BEGIN Data for the task

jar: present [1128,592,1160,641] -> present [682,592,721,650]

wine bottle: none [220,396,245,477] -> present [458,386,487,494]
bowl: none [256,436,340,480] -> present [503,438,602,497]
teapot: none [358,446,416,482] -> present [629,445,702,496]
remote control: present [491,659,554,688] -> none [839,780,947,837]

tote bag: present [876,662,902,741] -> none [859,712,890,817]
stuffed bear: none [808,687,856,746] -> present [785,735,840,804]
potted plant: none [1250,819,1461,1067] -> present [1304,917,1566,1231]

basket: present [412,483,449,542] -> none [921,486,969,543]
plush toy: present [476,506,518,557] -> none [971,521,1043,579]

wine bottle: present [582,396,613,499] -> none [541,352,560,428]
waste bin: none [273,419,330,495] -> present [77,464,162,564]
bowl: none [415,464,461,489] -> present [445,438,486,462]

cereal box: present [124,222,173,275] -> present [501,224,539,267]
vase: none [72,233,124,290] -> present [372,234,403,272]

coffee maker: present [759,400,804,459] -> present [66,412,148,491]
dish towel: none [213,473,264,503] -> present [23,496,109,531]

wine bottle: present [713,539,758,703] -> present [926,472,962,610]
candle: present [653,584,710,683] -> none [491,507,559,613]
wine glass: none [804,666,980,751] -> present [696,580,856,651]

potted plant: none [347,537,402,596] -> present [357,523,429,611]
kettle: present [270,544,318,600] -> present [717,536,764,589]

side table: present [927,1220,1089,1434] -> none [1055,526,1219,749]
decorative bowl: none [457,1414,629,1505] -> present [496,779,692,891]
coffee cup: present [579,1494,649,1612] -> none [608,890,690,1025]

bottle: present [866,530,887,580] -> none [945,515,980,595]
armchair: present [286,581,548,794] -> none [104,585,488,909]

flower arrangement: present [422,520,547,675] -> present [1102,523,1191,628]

END Data for the task

▶ **Task brief**
Write out every record above, word for word.

▶ **Answer box**
jar: present [1128,592,1160,641] -> present [682,592,721,650]

wine bottle: none [220,396,245,477] -> present [458,386,487,494]
bowl: none [256,436,340,480] -> present [503,438,602,497]
teapot: none [358,446,416,482] -> present [629,445,702,496]
remote control: present [491,659,554,688] -> none [839,780,947,837]

tote bag: present [876,662,902,741] -> none [859,712,890,817]
stuffed bear: none [808,687,856,746] -> present [785,735,840,804]
potted plant: none [1250,819,1461,1067] -> present [1304,917,1566,1231]

basket: present [412,483,449,542] -> none [921,486,969,543]
plush toy: present [476,506,518,557] -> none [971,521,1043,579]

wine bottle: present [582,396,613,499] -> none [541,352,560,428]
waste bin: none [273,419,330,495] -> present [77,464,162,564]
bowl: none [415,464,461,489] -> present [445,438,486,462]

cereal box: present [124,222,173,275] -> present [501,224,539,267]
vase: none [72,233,124,290] -> present [372,234,403,272]

coffee maker: present [759,400,804,459] -> present [66,412,148,491]
dish towel: none [213,473,264,503] -> present [23,496,109,531]

wine bottle: present [713,539,758,703] -> present [926,472,962,610]
candle: present [653,584,710,683] -> none [491,507,559,613]
wine glass: none [804,666,980,751] -> present [696,580,856,651]

potted plant: none [347,537,402,596] -> present [357,523,429,611]
kettle: present [270,544,318,600] -> present [717,536,764,589]

side table: present [927,1220,1089,1434] -> none [1055,526,1219,749]
decorative bowl: none [457,1414,629,1505] -> present [496,779,692,891]
coffee cup: present [579,1494,649,1612] -> none [608,890,690,1025]

bottle: present [866,530,887,580] -> none [945,515,980,595]
armchair: present [286,581,548,794] -> none [104,585,488,909]

flower arrangement: present [422,520,547,675] -> present [1102,523,1191,628]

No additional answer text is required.